All posting, including tonight ’s Eyrie thang, will be pushed back until either later tonight or possibly even tomorrow. Heading out in just a bit for the BCHS football game to check out my daughter’s performance, then bringing her back home with me afterwards for the weekend. Big doin’s which I’m very much looking forward to, back with y’all soon as I can be.
Update! Well dammit, that did not go at ALL as planned. First, my friend Zach got hopelessly lost on the way down to pick me up; called me, tried to tell me where he was while the wife and young ‘un talked all over him in the background, and I couldn’t make heads nor tail of where the bleedin’ hell that boy might be, since I’m way out in the boonies and not just terribly familiar with the area my own self. So, he finally gets straightened out somehow, makes it to my dismal shack, and we proceed to hightail it with all due haste up to Bessemer.
On arrival at the high school after much tail-chasing, recrimination, and assignation of blame, we try to find an entrance to the football field (we could see from the road that the game was already well under way, just couldn’t see a way to get in and parked and all). No helpful signs or arrows or anything along those lines, mind, that would apparently have made this business entirely too easy.
We drove slowly through an open gate close behind the home-side bleachers where we could see several cars parked up. Some quasi-official dood hustles his fat ass out, flags us down, and informs us we ought to go back around to the main entrance. Which has a handicapped ramp, see. Which, in my current sad, crippled condition, is not optional. Which condition Official Dood had noted, bless him.
So we did that thing.
We drive to the main entrance, park up, unass the vehicle, and go up to the front doors as told. We try each of the four doors; all locked, natch. As we made our way back out to the car scratching our heads in befuddlement, a young feller opens one of the doors, bellows a hearty halloo, and waves us inside. We go in and he accompanies us down a long, wide hall, around a bend, and right over to the main office. Wherein a white-haired, security-guard looking fellow (no uniform, but sometimes you can just kinda tell, y’know?) says we should go back around the building to the parking lot we’d just left, wait by the line of parked buses for him to join us, and he would be out in a jiffy to personally guide us to exactly where we needed to be.
By then, Madeleine’s role in the evening’s festivities had concluded. She had arranged with her band director to duck out early with us so’s we might get her on back down to chez Hendrix at a reasonable hour. So as we were ambling over to the bus line wondering just what the fucking actual fuck, here comes my kid walking towards us from the far side of the parking lot. She caught our frazzled attention with a big smile and a wave, the four of us piled into the car, and we got the hell out of Dodge posthaste.

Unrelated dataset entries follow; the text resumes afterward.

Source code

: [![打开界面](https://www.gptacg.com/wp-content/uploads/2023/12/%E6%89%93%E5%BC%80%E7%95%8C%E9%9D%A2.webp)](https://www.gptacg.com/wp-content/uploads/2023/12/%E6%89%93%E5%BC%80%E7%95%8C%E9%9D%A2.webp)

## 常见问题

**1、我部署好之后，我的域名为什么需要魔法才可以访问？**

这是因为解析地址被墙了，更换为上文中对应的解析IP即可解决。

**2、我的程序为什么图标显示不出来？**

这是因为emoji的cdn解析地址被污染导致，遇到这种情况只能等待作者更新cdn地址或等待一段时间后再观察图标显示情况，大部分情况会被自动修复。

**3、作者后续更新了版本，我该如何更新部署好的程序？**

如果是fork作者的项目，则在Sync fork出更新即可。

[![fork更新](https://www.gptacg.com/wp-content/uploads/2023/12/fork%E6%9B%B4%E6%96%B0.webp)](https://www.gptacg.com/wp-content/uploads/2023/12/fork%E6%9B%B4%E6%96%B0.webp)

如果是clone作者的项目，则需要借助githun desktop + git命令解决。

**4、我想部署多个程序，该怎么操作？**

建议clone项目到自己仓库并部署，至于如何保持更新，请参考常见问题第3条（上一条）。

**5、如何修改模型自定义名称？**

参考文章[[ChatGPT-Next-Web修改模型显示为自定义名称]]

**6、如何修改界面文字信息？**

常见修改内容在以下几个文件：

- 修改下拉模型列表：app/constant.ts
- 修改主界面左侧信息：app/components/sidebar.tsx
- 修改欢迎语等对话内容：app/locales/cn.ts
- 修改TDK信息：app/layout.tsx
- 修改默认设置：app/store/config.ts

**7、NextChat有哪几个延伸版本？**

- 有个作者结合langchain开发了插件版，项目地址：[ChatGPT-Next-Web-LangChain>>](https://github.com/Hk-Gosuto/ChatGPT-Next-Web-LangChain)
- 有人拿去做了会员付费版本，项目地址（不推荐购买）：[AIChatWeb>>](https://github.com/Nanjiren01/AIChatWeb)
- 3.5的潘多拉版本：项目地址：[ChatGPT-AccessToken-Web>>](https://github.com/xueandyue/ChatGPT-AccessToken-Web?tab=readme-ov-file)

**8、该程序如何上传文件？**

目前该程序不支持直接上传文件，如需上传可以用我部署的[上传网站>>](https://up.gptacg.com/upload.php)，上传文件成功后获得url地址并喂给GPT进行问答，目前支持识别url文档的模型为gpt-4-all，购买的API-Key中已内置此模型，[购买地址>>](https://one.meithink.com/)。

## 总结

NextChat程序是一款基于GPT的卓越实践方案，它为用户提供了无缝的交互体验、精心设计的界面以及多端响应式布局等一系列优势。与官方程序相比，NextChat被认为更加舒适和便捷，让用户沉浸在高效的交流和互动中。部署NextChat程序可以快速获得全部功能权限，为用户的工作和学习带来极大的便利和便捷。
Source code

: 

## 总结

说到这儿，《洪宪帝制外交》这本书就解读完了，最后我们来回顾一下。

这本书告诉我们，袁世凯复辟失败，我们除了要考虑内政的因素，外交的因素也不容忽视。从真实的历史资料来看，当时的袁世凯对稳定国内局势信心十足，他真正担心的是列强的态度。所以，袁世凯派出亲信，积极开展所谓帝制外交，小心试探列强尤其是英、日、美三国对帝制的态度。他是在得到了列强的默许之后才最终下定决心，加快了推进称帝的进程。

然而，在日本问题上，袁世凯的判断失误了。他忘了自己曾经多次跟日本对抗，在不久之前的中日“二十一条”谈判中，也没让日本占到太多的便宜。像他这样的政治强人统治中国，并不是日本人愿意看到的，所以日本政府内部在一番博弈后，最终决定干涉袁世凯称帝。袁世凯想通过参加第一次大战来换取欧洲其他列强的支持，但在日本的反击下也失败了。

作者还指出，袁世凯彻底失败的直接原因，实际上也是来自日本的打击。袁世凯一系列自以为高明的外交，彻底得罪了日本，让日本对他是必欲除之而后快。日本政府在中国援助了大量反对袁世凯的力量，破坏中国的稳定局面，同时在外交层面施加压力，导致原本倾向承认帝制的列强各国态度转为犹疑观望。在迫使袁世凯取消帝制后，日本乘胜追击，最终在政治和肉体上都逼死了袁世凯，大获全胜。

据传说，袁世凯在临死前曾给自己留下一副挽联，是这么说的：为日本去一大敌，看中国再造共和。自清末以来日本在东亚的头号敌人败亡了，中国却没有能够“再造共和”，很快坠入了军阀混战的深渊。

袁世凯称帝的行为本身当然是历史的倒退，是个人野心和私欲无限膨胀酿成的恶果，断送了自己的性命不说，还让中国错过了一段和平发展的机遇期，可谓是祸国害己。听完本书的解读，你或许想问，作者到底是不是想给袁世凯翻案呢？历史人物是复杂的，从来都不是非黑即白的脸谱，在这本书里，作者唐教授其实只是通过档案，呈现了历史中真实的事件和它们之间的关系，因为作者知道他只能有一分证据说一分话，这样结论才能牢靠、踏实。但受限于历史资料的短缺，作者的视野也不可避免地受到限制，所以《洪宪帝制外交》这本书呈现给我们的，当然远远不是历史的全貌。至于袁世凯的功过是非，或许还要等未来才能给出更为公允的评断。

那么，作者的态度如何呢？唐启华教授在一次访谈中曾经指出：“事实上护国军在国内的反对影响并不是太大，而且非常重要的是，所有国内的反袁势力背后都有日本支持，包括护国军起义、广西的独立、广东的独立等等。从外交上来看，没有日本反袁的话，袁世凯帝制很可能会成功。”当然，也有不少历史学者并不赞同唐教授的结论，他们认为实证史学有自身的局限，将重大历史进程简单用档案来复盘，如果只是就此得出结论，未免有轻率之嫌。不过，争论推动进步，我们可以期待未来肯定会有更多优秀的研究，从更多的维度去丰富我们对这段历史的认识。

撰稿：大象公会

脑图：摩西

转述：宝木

To tot up the results of this decidedly snakebit foray, then: No marching band halftime show. No marching band music. No Friday night high school football. Much confustication, aimlessness, and futility. Contradictory instructions from friendly folks who were just trying to be helpful. Lots of driving and milling around. Some time spent exploring the after-hours-vacant, dimly-lit corridors of a school building I have no particular fondness for or connection to, other than that my daughter will be attending classes there next year. Then, it was back home again safe and sound for this intrepid if hapless bunch, sadder perhaps but none the wiser for the experience.
All in all, NOT one of my more productive evenings. Ah well, whatchagonna do. Even so, on the trek back to South Cackalacky—chatting and laughing and rehashing events merrily as we rolled past quiescent farms, cheerily lit homes, and closed businesses—we all agreed that, despite none (0, not any) of our best-laid plans for the night having actually come to fruition, the whole rigmarole of a busted-play of a clusterfuck of a shit-circus had still been a lot of fun. We have no plans to do it all again next year.